Callander waterfront construction project gets $500,000 boost

dOntario Construction News staff writer

The federal government is contributing $500,000 to help revitalize the waterfront in a Northern Ontario town.

“There are so many things we can do with this funding,” Callander Mayor Greg Noon said at the announcement last Thursday.

“It’s hard for a small municipality like ours to complete these projects alone,” he said, because “you don’t want to raise the taxes, so you have to pick at these large expenditures slowly.”

The revitalization project began with the dock on Lansdowne, which the provincial and federal government also helped fund, and Noon sees that as a “gateway to the municipality from the water.”

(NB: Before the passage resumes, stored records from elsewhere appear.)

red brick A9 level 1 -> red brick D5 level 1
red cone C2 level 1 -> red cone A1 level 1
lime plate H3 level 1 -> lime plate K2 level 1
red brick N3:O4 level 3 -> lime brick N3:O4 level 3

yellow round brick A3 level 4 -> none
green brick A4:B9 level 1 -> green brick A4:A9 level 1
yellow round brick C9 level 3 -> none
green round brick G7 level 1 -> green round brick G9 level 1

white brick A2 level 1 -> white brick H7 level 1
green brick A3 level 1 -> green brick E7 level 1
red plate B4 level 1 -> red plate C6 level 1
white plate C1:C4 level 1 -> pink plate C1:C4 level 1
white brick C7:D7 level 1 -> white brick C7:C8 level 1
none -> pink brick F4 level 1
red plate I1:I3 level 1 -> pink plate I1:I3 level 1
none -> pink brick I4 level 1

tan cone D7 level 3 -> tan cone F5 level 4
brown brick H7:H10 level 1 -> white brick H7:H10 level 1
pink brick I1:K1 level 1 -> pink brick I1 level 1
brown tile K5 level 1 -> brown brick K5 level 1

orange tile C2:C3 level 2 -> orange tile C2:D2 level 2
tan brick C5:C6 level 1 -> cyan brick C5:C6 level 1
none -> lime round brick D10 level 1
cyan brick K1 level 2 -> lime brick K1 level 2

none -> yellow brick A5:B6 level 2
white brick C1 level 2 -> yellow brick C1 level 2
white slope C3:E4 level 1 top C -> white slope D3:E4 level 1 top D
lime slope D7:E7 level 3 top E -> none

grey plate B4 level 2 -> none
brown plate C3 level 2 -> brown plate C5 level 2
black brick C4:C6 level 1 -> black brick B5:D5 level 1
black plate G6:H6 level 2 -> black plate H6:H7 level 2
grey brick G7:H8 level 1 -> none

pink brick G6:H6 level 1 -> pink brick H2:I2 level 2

Funding will be used to build a boardwalk in Centennial Park, a large gazebo, road improvements and some landscaping.

Noon is excited to “see the vision” materialize from the revitalization plan, after having it only on paper for so many years.

“Centennial Park is such a draw for our businesses, and for our community,” he said, and improving the area “will help turn our park into a destination for tourists.”

That’s what Rota was thinking, too. He mentioned how the federal government has created the Tourism Relief Fund, a fund administered by Canada’s regional deployment agencies and Innovation, Science, and Economic Development Canada. There is a budget of $500 million over two years to help boost tourism after the devasting effects the pandemic has had—and continues to have—on the industry.

“The Covid-19 pandemic has heightened the challenges many communities face within the tourism sector,” Rota said, but as restrictions loosen and people “are freer to travel,” the federal government is looking at ways to “to support that sector.”

“We know the tourism sector in Nipissing-Timiskaming continues to be one of the most affected by Covid-19,” Rota continued, “and our economy will not fully recover until tourism has too.”

“Our municipality, like so many in Ontario, relies on the tourism industry,” Noon said as he gestured to the many ice fishing huts in the bay, “and as you can see behind us, in our small city of ice shacks, it’s four seasons of tourism in our town.”

The funding “is such an opportunity for us,” he said, and work is set to begin this bring.